Su cabello, la piel suave y fresca, el perfume que emanaba de su cuerpo, se
habían grabado en mi memoria y en mis poros.
Pasaron
varios meses de este amor clandestino, intenso y ella un día me dijo que
viviéramos juntos. Ya no quería trabajar en ese lugar donde un montón de viejos
babosos la miraban y peor tener que acompañarlos en sus mesas y oír
obscenidades.
Me
confesó su amor, quería iniciar una nueva vida conmigo. Esa propuesta me
despertó.
Yo
no podía dejar a mi esposa, mi familia nunca iba a perdonarme el que cambiara a
una mujer de familia por una bailarina de cabaret, era impensable.
Me
sentía acorralado, no quería perderla. Le dije que esperáramos un poco para
ganar algo de tiempo. Empecé a frecuentarla cada vez menos.
Extrañaba
el satín de los velos de sus vestidos, su entrega apasionada, las caricias y
los besos, el perderme en sus caderas y sus pechos. Hacía grandes esfuerzos por
apartarla de mi mente pero la llevaba clavada en el alma.
Una
noche llegué al club y el show ya
había iniciado, esperé en su camerino y apenas me vio rompió en llanto. Estaba
embarazada, lloraba de alegría. Para qué esperar, debíamos partir lejos y ser
felices. No pude contestarle nada. En ese momento me di cuenta de que ninguno
de los dos sabía nada del otro. Nuestros cuerpos se encontraron y fue todo.
Ni
siquiera conocía su nombre real, la llamaba Jade que era su alias y ella sabía
que yo era Sebas pero nada más. Jamás hablamos de nuestra familia, o de mi
lugar de trabajo. Nos dejamos llevar por una pasión desmedida y las
consecuencias estaban ahí.
Le
dije que tenía que salir y que la buscaría al día siguiente para analizar las
cosas y tomar una decisión. Pero no volví.
Un
par de semanas después, le pedí a un amigo que fuera al bar y se fijara si ella
seguía bailando. Jade ya no estaba. Dejé pasar un par de meses y volví una
noche.

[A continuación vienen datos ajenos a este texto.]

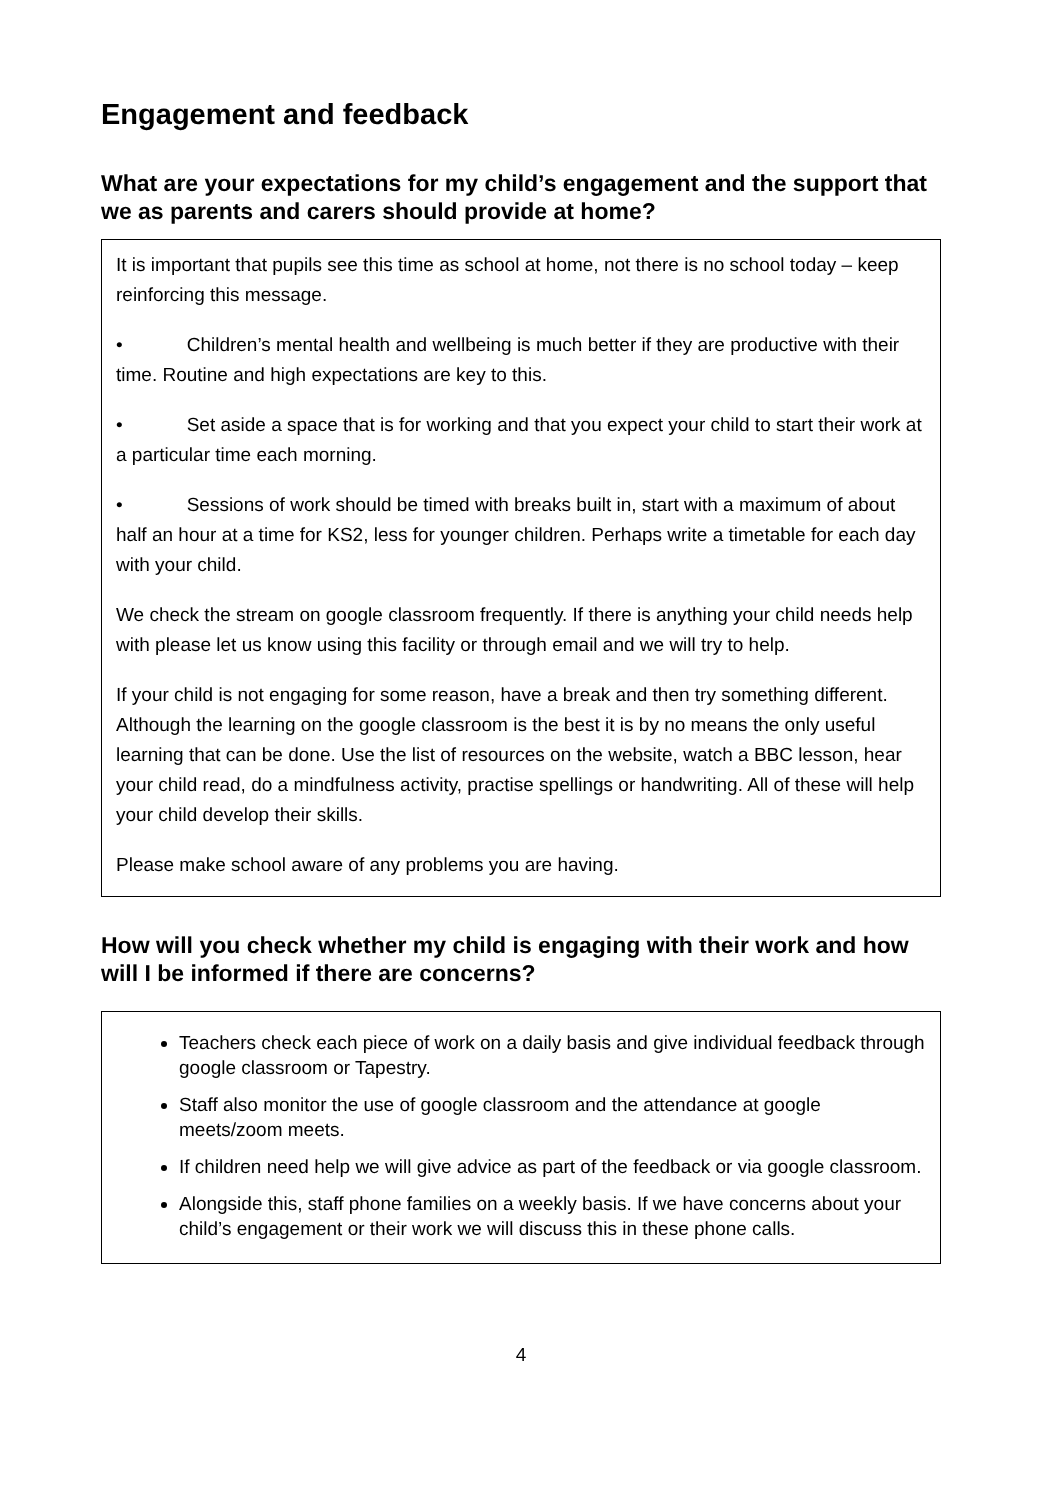Engagement and feedback
What are your expectations for my child’s engagement and the support that we as parents and carers should provide at home?
It is important that pupils see this time as school at home, not there is no school today – keep reinforcing this message.
• Children’s mental health and wellbeing is much better if they are productive with their time. Routine and high expectations are key to this.
• Set aside a space that is for working and that you expect your child to start their work at a particular time each morning.
• Sessions of work should be timed with breaks built in, start with a maximum of about half an hour at a time for KS2, less for younger children. Perhaps write a timetable for each day with your child.
We check the stream on google classroom frequently. If there is anything your child needs help with please let us know using this facility or through email and we will try to help.
If your child is not engaging for some reason, have a break and then try something different. Although the learning on the google classroom is the best it is by no means the only useful learning that can be done. Use the list of resources on the website, watch a BBC lesson, hear your child read, do a mindfulness activity, practise spellings or handwriting. All of these will help your child develop their skills.
Please make school aware of any problems you are having.
How will you check whether my child is engaging with their work and how will I be informed if there are concerns?
Teachers check each piece of work on a daily basis and give individual feedback through google classroom or Tapestry.
Staff also monitor the use of google classroom and the attendance at google meets/zoom meets.
If children need help we will give advice as part of the feedback or via google classroom.
Alongside this, staff phone families on a weekly basis. If we have concerns about your child’s engagement or their work we will discuss this in these phone calls.
4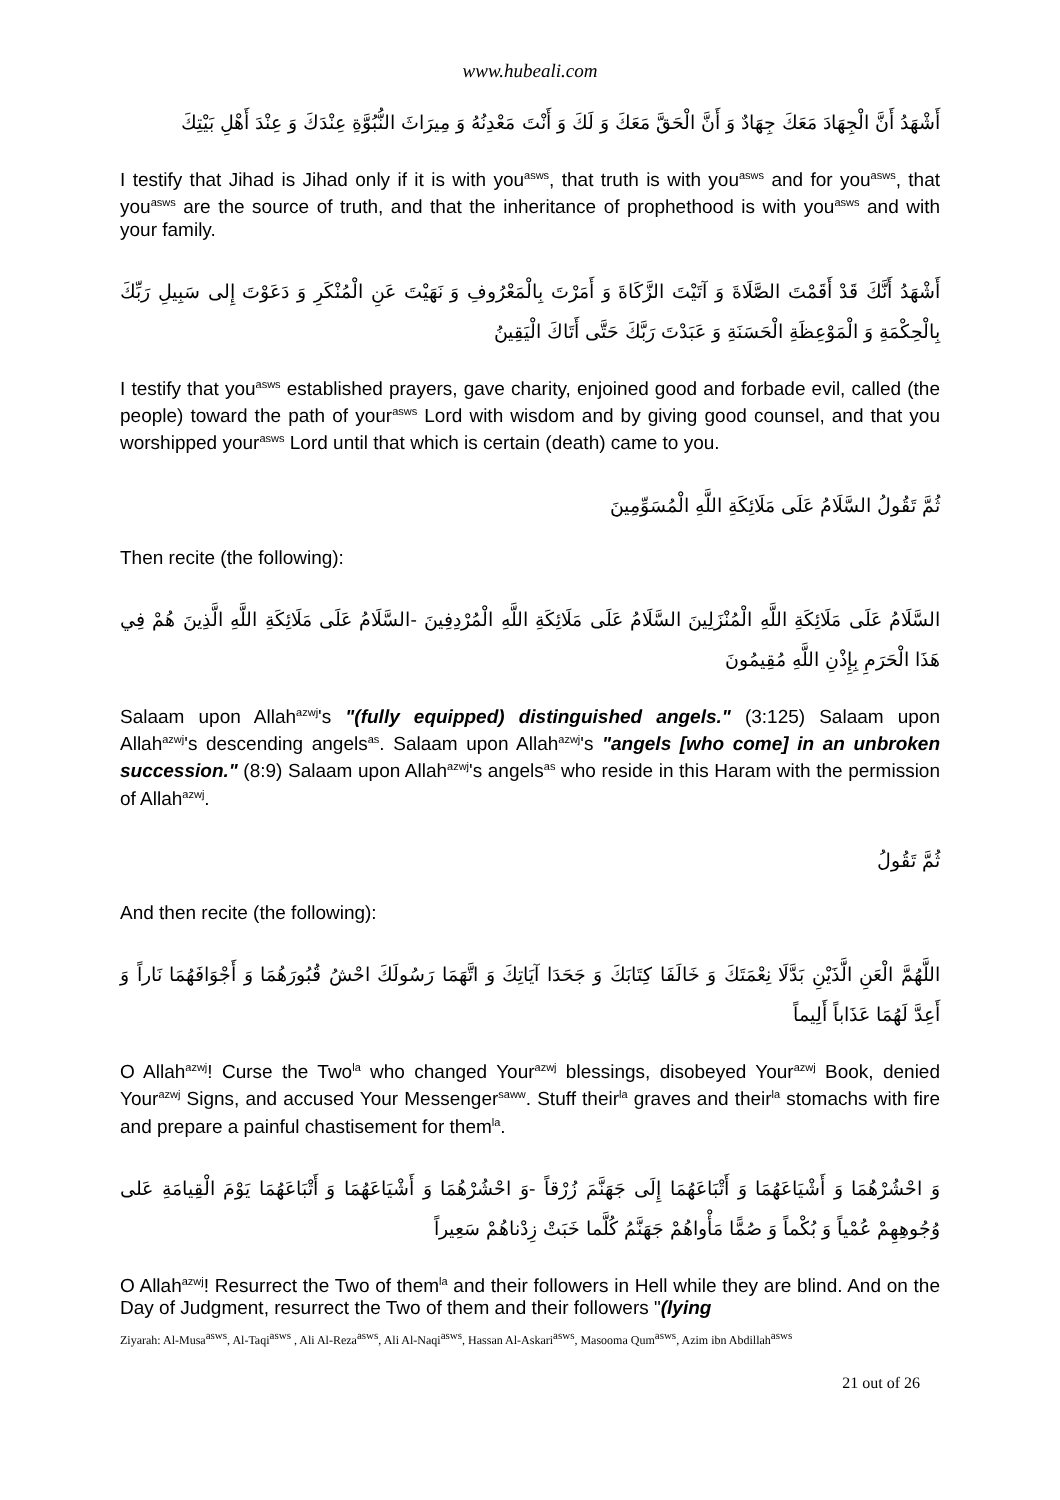www.hubeali.com
أَشْهَدُ أَنَّ الْجِهَادَ مَعَكَ جِهَادٌ وَ أَنَّ الْحَقَّ مَعَكَ وَ لَكَ وَ أَنْتَ مَعْدِنُهُ وَ مِيرَاثَ النُّبُوَّةِ عِنْدَكَ وَ عِنْدَ أَهْلِ بَيْتِكَ
I testify that Jihad is Jihad only if it is with you<sup>asws</sup>, that truth is with you<sup>asws</sup> and for you<sup>asws</sup>, that you<sup>asws</sup> are the source of truth, and that the inheritance of prophethood is with you<sup>asws</sup> and with your family.
أَشْهَدُ أَنَّكَ قَدْ أَقَمْتَ الصَّلَاةَ وَ آتَيْتَ الزَّكَاةَ وَ أَمَرْتَ بِالْمَعْرُوفِ وَ نَهَيْتَ عَنِ الْمُنْكَرِ وَ دَعَوْتَ إِلى سَبِيلِ رَبِّكَ بِالْحِكْمَةِ وَ الْمَوْعِظَةِ الْحَسَنَةِ وَ عَبَدْتَ رَبَّكَ حَتَّى أَتَاكَ الْيَقِينُ
I testify that you<sup>asws</sup> established prayers, gave charity, enjoined good and forbade evil, called (the people) toward the path of your<sup>asws</sup> Lord with wisdom and by giving good counsel, and that you worshipped your<sup>asws</sup> Lord until that which is certain (death) came to you.
ثُمَّ تَقُولُ السَّلَامُ عَلَى مَلَائِكَةِ اللَّهِ الْمُسَوِّمِينَ
Then recite (the following):
السَّلَامُ عَلَى مَلَائِكَةِ اللَّهِ الْمُنْزَلِينَ السَّلَامُ عَلَى مَلَائِكَةِ اللَّهِ الْمُرْدِفِينَ -السَّلَامُ عَلَى مَلَائِكَةِ اللَّهِ الَّذِينَ هُمْ فِي هَذَا الْحَرَمِ بِإِذْنِ اللَّهِ مُقِيمُونَ
Salaam upon Allah<sup>azwj</sup>'s "(fully equipped) distinguished angels." (3:125) Salaam upon Allah<sup>azwj</sup>'s descending angels<sup>as</sup>. Salaam upon Allah<sup>azwj</sup>'s "angels [who come] in an unbroken succession." (8:9) Salaam upon Allah<sup>azwj</sup>'s angels<sup>as</sup> who reside in this Haram with the permission of Allah<sup>azwj</sup>.
ثُمَّ تَقُولُ
And then recite (the following):
اللَّهُمَّ الْعَنِ الَّذَيْنِ بَدَّلَا نِعْمَتَكَ وَ خَالَفَا كِتَابَكَ وَ جَحَدَا آيَاتِكَ وَ اتَّهَمَا رَسُولَكَ احْشُ قُبُورَهُمَا وَ أَجْوَافَهُمَا نَاراً وَ أَعِدَّ لَهُمَا عَذَاباً أَلِيماً
O Allah<sup>azwj</sup>! Curse the Two<sup>la</sup> who changed Your<sup>azwj</sup> blessings, disobeyed Your<sup>azwj</sup> Book, denied Your<sup>azwj</sup> Signs, and accused Your Messenger<sup>saww</sup>. Stuff their<sup>la</sup> graves and their<sup>la</sup> stomachs with fire and prepare a painful chastisement for them<sup>la</sup>.
وَ احْشُرْهُمَا وَ أَشْيَاعَهُمَا وَ أَتْبَاعَهُمَا إِلَى جَهَنَّمَ زُرْقاً -وَ احْشُرْهُمَا وَ أَشْيَاعَهُمَا وَ أَتْبَاعَهُمَا يَوْمَ الْقِيامَةِ عَلى وُجُوهِهِمْ عُمْياً وَ بُكْماً وَ صُمًّا مَأْواهُمْ جَهَنَّمُ كُلَّما خَبَتْ زِدْناهُمْ سَعِيراً
O Allah<sup>azwj</sup>! Resurrect the Two of them<sup>la</sup> and their followers in Hell while they are blind. And on the Day of Judgment, resurrect the Two of them and their followers "(lying
Ziyarah: Al-Musa<sup>asws</sup>, Al-Taqi<sup>asws</sup> , Ali Al-Reza<sup>asws</sup>, Ali Al-Naqi<sup>asws</sup>, Hassan Al-Askari<sup>asws</sup>, Masooma Qum<sup>asws</sup>, Azim ibn Abdillah<sup>asws</sup>
21 out of 26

Una de las meseras me reconoció y se acercó para entregarme un paquete que
Jade me había dejado.
Subí
a mi auto, mis manos temblaban tanto que me costó abrirlo, en el interior había
una carta y una parte de uno de los vestidos que usaba para su danza.
La
carta decía que no le fue difícil entender mi desaparición, leyó en mi rostro
la decepción que me causó saber que estaba embarazada. Para desgracia o
felicidad perdió el bebé de manera espontánea y decidió que esa era una
advertencia que la vida le hacía para empezar en otro lado de nuevo. Se iba muy
lejos.
No
la volví a ver. Decidí dejar a mi esposa
y buscarla pero es difícil cuando alguien no quiere ser encontrado. Solo me
quedó el dolor de saberme amado intensamente y haber huido.
—¿Y
dices que solo sabías su nombre artístico? ¿Jade? —preguntó su amigo.
—Sí
Jade, Jade —lo dijo casi gritando.
Marielis
regresó la mirada hacia aquellos hombres por un segundo y se cortó un dedo, dio
un grito y al ver que ellos se le acercaban salió corriendo.
Llegó
al hostal donde vivía y abrió su baúl. Sacó un pequeño botiquín, desinfectó la
herida y se puso un par de venditas. Al querer poner las cosas en su sitio se
dio cuenta de que había manchado una ropa que tenía acomodada, sacó una a una
las piezas de un ajuar de bebé y un gran vestido de satín de colores cálidos y
muy suaves al que le faltaba una parte.